Chandigarh, December 3
There could be some reason for environmentalists to cheer. This year has seen a significant increase in snowfall in the upper region of Western Himalayas, the primary source of river water for northern India, vis-à-vis the past few years. This translates to the prospect of longer winters and increased fresh water flow in spring.

“We have received 70 per cent more than the average snow normally expected in November,” Ashwagosha Ganju, director of the DRDO’s Snow and Avalanche Study Establishment (SASE), said. “Over the past few years, snow precipitation during this period was about just about 40 per cent of the normal,” he added.

More precipitation in early winters means that snow cover would remain for a longer duration and melt-off is less due to decreasing temperatures. Consequently, larger snow cover reflects greater amount of solar radiation back into the atmosphere, thereby preventing the earth’s surface from heating up. The gaps between snow spells, however, should not be too long if the snow cover is to remain high.

Information compiled by government agencies, the average depth of snow cover over the Himalayas in Jammu and Kashmir and Himachal Pradesh over 3000 metres was about 30 cm at the beginning of the month. The depth, though, varies from place to place and at certain points is over a metre deep.

Studies and observations have revealed that with the impact of global warming, there have been climatic changes recently in lower Himalayan regions at altitudes ranging from 1500-2000 metres, resulting in lower precipitation.
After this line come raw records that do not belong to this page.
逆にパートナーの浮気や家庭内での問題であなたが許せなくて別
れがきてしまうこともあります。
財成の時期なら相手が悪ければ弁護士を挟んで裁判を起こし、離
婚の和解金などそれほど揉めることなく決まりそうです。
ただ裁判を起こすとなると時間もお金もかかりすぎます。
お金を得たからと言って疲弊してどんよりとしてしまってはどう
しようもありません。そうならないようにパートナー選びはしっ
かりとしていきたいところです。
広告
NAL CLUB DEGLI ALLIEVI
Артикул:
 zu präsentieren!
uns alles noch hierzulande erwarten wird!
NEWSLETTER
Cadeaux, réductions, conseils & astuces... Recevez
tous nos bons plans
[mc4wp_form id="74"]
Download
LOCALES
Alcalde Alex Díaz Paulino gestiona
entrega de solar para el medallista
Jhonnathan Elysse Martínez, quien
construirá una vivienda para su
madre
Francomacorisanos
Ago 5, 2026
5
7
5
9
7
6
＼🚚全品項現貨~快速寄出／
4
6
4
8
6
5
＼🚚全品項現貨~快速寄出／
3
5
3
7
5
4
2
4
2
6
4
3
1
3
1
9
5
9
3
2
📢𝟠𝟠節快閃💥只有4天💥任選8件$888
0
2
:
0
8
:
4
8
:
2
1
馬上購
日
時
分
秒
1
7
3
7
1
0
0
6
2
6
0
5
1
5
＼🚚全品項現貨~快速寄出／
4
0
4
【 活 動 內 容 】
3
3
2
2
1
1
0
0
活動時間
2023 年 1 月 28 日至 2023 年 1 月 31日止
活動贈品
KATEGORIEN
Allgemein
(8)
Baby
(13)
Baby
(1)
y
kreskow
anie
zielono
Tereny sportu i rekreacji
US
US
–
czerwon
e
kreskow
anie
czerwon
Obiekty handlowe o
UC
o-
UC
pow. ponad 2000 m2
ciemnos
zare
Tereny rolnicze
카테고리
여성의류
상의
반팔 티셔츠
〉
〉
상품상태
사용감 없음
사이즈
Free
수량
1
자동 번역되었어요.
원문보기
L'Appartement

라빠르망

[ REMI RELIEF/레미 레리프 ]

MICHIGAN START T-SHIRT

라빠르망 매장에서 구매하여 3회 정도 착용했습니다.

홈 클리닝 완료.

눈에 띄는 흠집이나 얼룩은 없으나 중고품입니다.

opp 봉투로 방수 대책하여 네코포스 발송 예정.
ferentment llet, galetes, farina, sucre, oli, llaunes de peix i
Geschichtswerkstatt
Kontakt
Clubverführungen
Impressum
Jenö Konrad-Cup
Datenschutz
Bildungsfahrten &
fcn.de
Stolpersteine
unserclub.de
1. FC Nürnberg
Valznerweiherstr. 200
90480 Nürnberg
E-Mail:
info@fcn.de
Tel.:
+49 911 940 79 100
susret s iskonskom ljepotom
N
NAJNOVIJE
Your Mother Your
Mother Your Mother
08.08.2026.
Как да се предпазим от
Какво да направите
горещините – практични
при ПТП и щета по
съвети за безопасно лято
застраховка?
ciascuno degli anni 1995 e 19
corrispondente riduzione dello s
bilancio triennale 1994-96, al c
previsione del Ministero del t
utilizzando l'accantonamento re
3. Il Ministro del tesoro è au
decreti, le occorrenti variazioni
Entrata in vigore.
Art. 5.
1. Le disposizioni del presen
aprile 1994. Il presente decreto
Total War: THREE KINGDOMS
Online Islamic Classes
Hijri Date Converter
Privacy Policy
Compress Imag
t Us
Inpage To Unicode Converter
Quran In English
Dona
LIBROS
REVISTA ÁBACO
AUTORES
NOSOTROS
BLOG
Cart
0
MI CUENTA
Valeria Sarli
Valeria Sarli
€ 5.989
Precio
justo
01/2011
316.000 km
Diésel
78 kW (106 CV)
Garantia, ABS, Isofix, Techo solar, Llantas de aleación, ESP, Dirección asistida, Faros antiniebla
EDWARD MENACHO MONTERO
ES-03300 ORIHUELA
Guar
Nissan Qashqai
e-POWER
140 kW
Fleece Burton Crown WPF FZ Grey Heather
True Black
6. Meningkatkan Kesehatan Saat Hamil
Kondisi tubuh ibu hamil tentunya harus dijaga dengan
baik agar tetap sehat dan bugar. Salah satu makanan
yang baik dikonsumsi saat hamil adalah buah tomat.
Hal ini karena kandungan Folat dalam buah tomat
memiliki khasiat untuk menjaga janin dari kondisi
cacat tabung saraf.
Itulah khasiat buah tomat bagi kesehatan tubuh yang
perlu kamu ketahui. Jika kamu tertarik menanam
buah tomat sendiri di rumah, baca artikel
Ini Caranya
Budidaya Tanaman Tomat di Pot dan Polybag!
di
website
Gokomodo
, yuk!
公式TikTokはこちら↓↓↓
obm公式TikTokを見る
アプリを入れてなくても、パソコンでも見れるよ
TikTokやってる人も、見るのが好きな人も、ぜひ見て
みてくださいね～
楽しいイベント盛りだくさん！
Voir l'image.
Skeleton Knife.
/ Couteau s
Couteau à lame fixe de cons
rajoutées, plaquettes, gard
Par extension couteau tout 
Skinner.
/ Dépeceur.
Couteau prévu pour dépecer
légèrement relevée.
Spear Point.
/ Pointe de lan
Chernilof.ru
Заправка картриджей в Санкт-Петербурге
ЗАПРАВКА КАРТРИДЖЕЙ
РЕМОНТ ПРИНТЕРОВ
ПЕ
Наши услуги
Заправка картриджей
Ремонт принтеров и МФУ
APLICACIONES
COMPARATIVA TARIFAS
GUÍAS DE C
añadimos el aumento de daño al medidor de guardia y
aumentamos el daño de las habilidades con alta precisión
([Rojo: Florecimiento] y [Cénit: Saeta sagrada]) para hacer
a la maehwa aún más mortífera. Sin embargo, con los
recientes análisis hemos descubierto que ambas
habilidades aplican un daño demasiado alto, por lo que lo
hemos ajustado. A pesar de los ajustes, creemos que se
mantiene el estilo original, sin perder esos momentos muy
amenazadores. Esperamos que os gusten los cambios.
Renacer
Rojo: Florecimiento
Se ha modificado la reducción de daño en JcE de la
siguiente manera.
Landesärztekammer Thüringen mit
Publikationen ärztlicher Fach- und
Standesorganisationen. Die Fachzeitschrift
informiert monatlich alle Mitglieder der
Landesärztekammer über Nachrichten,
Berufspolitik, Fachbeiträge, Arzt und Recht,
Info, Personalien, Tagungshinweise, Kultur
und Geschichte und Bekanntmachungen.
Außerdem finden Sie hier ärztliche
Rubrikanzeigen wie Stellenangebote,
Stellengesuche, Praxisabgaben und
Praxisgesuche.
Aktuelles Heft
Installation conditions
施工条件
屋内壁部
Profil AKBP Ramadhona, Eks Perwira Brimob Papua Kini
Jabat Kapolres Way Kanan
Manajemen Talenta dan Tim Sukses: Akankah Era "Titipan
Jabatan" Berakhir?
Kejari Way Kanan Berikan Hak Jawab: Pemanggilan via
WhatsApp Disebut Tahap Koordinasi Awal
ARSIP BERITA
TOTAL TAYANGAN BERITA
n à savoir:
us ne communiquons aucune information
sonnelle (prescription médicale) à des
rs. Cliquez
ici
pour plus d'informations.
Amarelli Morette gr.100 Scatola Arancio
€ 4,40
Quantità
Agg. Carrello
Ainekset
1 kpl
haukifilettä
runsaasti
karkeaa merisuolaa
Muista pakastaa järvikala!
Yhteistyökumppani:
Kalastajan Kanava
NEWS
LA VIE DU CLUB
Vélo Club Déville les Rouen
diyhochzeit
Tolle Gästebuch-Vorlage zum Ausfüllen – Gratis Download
“Winters at lower altitudes have started shrinking, with severe winters being reduced from about four-and-a-half month to about two months,” the director said. “At higher altitudes there has not been any significant impact on snow cover so far,” he added.

Talking about reports of Himalayan glaciers melting, Ashwagosha Ganju said there have been varied views on the subject. Observations have shown that there is no visible change in the state of glaciers at high altitudes.

There have also been reports that the strategically vital Siachen Glacier, the world’s highest battlefield, is also receding. According to SASE director, there has been some melt-off in the snout of the glacier and some other pockets, but the glacier as such is intact.